**Your goal:** Turn the lines of each item below into a numbered list, leaving out any blank lines.

**Data:**
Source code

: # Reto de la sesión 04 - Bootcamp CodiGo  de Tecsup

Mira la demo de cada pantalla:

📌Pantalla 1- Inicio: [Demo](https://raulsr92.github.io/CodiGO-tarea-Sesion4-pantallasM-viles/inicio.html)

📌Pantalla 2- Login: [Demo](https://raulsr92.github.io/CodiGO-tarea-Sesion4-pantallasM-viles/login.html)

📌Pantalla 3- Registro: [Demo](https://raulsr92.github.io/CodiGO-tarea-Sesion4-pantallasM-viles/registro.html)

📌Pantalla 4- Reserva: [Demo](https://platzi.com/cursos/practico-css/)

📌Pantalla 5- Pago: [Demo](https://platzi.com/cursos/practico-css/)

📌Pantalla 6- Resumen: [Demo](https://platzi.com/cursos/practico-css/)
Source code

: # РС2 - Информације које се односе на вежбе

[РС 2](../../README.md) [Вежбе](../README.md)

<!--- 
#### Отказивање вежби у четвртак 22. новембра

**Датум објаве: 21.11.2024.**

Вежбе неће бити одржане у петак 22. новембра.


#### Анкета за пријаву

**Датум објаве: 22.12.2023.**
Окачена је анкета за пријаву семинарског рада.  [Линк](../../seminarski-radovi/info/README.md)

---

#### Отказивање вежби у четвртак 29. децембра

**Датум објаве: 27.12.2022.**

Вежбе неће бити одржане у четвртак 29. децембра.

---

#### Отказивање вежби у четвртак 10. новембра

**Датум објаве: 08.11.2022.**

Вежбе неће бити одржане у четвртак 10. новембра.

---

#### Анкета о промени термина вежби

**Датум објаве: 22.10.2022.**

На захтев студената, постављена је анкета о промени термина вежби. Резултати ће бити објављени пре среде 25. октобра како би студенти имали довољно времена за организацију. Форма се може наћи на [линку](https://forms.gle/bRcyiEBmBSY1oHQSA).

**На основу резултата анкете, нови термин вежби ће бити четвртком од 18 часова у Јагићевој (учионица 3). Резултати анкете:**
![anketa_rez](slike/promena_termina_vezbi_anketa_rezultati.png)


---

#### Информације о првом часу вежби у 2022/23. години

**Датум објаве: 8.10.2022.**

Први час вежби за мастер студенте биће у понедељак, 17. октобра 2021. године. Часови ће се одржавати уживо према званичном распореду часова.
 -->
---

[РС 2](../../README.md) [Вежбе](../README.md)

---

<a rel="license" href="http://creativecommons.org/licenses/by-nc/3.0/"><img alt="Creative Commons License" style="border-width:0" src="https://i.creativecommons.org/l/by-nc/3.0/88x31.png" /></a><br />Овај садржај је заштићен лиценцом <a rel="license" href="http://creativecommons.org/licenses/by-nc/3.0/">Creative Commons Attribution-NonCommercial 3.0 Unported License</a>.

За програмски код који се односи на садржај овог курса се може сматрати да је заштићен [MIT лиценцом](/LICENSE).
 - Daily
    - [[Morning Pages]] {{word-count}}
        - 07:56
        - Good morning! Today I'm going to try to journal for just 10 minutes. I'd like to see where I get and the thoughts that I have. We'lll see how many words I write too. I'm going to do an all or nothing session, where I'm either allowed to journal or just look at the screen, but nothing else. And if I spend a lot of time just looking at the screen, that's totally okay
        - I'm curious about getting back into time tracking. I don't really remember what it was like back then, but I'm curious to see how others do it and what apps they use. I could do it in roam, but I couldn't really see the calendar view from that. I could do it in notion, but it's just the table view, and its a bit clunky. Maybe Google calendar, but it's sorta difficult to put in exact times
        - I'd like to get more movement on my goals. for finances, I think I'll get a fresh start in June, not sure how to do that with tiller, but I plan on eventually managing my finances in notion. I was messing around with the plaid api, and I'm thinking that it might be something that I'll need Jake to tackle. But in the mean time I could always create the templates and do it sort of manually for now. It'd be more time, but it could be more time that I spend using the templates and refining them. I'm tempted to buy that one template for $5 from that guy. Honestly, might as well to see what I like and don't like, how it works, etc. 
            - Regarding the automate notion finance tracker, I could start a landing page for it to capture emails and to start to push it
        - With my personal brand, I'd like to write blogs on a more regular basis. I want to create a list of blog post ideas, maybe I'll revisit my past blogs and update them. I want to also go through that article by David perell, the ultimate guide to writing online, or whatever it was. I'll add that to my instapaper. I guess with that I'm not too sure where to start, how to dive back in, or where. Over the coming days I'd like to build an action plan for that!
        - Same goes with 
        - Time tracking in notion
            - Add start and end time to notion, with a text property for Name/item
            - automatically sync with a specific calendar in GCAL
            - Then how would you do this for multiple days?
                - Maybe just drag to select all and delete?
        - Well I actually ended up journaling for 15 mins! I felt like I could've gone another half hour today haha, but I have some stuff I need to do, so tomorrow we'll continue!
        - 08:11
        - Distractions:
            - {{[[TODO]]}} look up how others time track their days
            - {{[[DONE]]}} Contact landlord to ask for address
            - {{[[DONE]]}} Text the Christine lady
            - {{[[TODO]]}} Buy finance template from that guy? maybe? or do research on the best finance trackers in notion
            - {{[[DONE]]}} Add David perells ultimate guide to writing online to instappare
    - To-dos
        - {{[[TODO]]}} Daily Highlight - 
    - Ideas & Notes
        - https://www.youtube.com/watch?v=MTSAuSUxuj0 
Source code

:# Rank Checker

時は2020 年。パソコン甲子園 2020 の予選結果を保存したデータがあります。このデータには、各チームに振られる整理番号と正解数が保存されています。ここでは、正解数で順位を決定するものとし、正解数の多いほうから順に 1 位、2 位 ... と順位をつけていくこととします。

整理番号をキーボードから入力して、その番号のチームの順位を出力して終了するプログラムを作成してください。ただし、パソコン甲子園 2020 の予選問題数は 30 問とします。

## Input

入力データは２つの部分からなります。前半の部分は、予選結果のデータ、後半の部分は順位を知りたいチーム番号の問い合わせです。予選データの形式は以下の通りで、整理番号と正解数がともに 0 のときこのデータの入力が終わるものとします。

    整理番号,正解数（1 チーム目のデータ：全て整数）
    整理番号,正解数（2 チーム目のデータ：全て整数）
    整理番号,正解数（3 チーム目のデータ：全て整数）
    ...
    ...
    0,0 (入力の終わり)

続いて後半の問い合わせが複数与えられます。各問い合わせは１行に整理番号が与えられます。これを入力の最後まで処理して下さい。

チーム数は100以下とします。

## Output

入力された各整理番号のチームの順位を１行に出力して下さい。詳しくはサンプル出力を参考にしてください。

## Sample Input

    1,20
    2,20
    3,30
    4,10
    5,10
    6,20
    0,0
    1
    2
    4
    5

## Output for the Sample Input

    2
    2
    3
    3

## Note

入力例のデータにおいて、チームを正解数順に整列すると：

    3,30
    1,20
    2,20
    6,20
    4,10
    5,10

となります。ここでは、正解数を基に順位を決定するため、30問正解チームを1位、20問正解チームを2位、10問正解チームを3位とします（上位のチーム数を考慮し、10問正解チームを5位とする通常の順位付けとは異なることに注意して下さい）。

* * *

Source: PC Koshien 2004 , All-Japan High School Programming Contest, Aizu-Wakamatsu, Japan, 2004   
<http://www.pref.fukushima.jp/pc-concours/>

**Solution to this problem:**
1. Source code
2. : # Reto de la sesión 04 - Bootcamp CodiGo  de Tecsup
3. Mira la demo de cada pantalla:
4. 📌Pantalla 1- Inicio: [Demo](https://raulsr92.github.io/CodiGO-tarea-Sesion4-pantallasM-viles/inicio.html)
5. 📌Pantalla 2- Login: [Demo](https://raulsr92.github.io/CodiGO-tarea-Sesion4-pantallasM-viles/login.html)
6. 📌Pantalla 3- Registro: [Demo](https://raulsr92.github.io/CodiGO-tarea-Sesion4-pantallasM-viles/registro.html)
7. 📌Pantalla 4- Reserva: [Demo](https://platzi.com/cursos/practico-css/)
8. 📌Pantalla 5- Pago: [Demo](https://platzi.com/cursos/practico-css/)
9. 📌Pantalla 6- Resumen: [Demo](https://platzi.com/cursos/practico-css/)
10. Source code
11. : # РС2 - Информације које се односе на вежбе
12. [РС 2](../../README.md) [Вежбе](../README.md)
13. <!--- 
14. #### Отказивање вежби у четвртак 22. новембра
15. **Датум објаве: 21.11.2024.**
16. Вежбе неће бити одржане у петак 22. новембра.
17. #### Анкета за пријаву
18. **Датум објаве: 22.12.2023.**
19. Окачена је анкета за пријаву семинарског рада.  [Линк](../../seminarski-radovi/info/README.md)
20. ---
21. #### Отказивање вежби у четвртак 29. децембра
22. **Датум објаве: 27.12.2022.**
23. Вежбе неће бити одржане у четвртак 29. децембра.
24. ---
25. #### Отказивање вежби у четвртак 10. новембра
26. **Датум објаве: 08.11.2022.**
27. Вежбе неће бити одржане у четвртак 10. новембра.
28. ---
29. #### Анкета о промени термина вежби
30. **Датум објаве: 22.10.2022.**
31. На захтев студената, постављена је анкета о промени термина вежби. Резултати ће бити објављени пре среде 25. октобра како би студенти имали довољно времена за организацију. Форма се може наћи на [линку](https://forms.gle/bRcyiEBmBSY1oHQSA).
32. **На основу резултата анкете, нови термин вежби ће бити четвртком од 18 часова у Јагићевој (учионица 3). Резултати анкете:**
33. ![anketa_rez](slike/promena_termina_vezbi_anketa_rezultati.png)
34. ---
35. #### Информације о првом часу вежби у 2022/23. години
36. **Датум објаве: 8.10.2022.**
37. Први час вежби за мастер студенте биће у понедељак, 17. октобра 2021. године. Часови ће се одржавати уживо према званичном распореду часова.
38.  -->
39. ---
40. [РС 2](../../README.md) [Вежбе](../README.md)
41. ---
42. <a rel="license" href="http://creativecommons.org/licenses/by-nc/3.0/"><img alt="Creative Commons License" style="border-width:0" src="https://i.creativecommons.org/l/by-nc/3.0/88x31.png" /></a><br />Овај садржај је заштићен лиценцом <a rel="license" href="http://creativecommons.org/licenses/by-nc/3.0/">Creative Commons Attribution-NonCommercial 3.0 Unported License</a>.
43. За програмски код који се односи на садржај овог курса се може сматрати да је заштићен [MIT лиценцом](/LICENSE).
44.  - Daily
45.     - [[Morning Pages]] {{word-count}}
46.         - 07:56
47.         - Good morning! Today I'm going to try to journal for just 10 minutes. I'd like to see where I get and the thoughts that I have. We'lll see how many words I write too. I'm going to do an all or nothing session, where I'm either allowed to journal or just look at the screen, but nothing else. And if I spend a lot of time just looking at the screen, that's totally okay
48.         - I'm curious about getting back into time tracking. I don't really remember what it was like back then, but I'm curious to see how others do it and what apps they use. I could do it in roam, but I couldn't really see the calendar view from that. I could do it in notion, but it's just the table view, and its a bit clunky. Maybe Google calendar, but it's sorta difficult to put in exact times
49.         - I'd like to get more movement on my goals. for finances, I think I'll get a fresh start in June, not sure how to do that with tiller, but I plan on eventually managing my finances in notion. I was messing around with the plaid api, and I'm thinking that it might be something that I'll need Jake to tackle. But in the mean time I could always create the templates and do it sort of manually for now. It'd be more time, but it could be more time that I spend using the templates and refining them. I'm tempted to buy that one template for $5 from that guy. Honestly, might as well to see what I like and don't like, how it works, etc. 
50.             - Regarding the automate notion finance tracker, I could start a landing page for it to capture emails and to start to push it
51.         - With my personal brand, I'd like to write blogs on a more regular basis. I want to create a list of blog post ideas, maybe I'll revisit my past blogs and update them. I want to also go through that article by David perell, the ultimate guide to writing online, or whatever it was. I'll add that to my instapaper. I guess with that I'm not too sure where to start, how to dive back in, or where. Over the coming days I'd like to build an action plan for that!
52.         - Same goes with 
53.         - Time tracking in notion
54.             - Add start and end time to notion, with a text property for Name/item
55.             - automatically sync with a specific calendar in GCAL
56.             - Then how would you do this for multiple days?
57.                 - Maybe just drag to select all and delete?
58.         - Well I actually ended up journaling for 15 mins! I felt like I could've gone another half hour today haha, but I have some stuff I need to do, so tomorrow we'll continue!
59.         - 08:11
60.         - Distractions:
61.             - {{[[TODO]]}} look up how others time track their days
62.             - {{[[DONE]]}} Contact landlord to ask for address
63.             - {{[[DONE]]}} Text the Christine lady
64.             - {{[[TODO]]}} Buy finance template from that guy? maybe? or do research on the best finance trackers in notion
65.             - {{[[DONE]]}} Add David perells ultimate guide to writing online to instappare
66.     - To-dos
67.         - {{[[TODO]]}} Daily Highlight - 
68.     - Ideas & Notes
69.         - https://www.youtube.com/watch?v=MTSAuSUxuj0 
70. Source code
71. :# Rank Checker
72. 時は2020 年。パソコン甲子園 2020 の予選結果を保存したデータがあります。このデータには、各チームに振られる整理番号と正解数が保存されています。ここでは、正解数で順位を決定するものとし、正解数の多いほうから順に 1 位、2 位 ... と順位をつけていくこととします。
73. 整理番号をキーボードから入力して、その番号のチームの順位を出力して終了するプログラムを作成してください。ただし、パソコン甲子園 2020 の予選問題数は 30 問とします。
74. ## Input
75. 入力データは２つの部分からなります。前半の部分は、予選結果のデータ、後半の部分は順位を知りたいチーム番号の問い合わせです。予選データの形式は以下の通りで、整理番号と正解数がともに 0 のときこのデータの入力が終わるものとします。
76.     整理番号,正解数（1 チーム目のデータ：全て整数）
77.     整理番号,正解数（2 チーム目のデータ：全て整数）
78.     整理番号,正解数（3 チーム目のデータ：全て整数）
79.     ...
80.     ...
81.     0,0 (入力の終わり)
82. 続いて後半の問い合わせが複数与えられます。各問い合わせは１行に整理番号が与えられます。これを入力の最後まで処理して下さい。
83. チーム数は100以下とします。
84. ## Output
85. 入力された各整理番号のチームの順位を１行に出力して下さい。詳しくはサンプル出力を参考にしてください。
86. ## Sample Input
87.     1,20
88.     2,20
89.     3,30
90.     4,10
91.     5,10
92.     6,20
93.     0,0
94.     1
95.     2
96.     4
97.     5
98. ## Output for the Sample Input
99.     2
100.     2
101.     3
102.     3
103. ## Note
104. 入力例のデータにおいて、チームを正解数順に整列すると：
105.     3,30
106.     1,20
107.     2,20
108.     6,20
109.     4,10
110.     5,10
111. となります。ここでは、正解数を基に順位を決定するため、30問正解チームを1位、20問正解チームを2位、10問正解チームを3位とします（上位のチーム数を考慮し、10問正解チームを5位とする通常の順位付けとは異なることに注意して下さい）。
112. * * *
113. Source: PC Koshien 2004 , All-Japan High School Programming Contest, Aizu-Wakamatsu, Japan, 2004   
114. <http://www.pref.fukushima.jp/pc-concours/>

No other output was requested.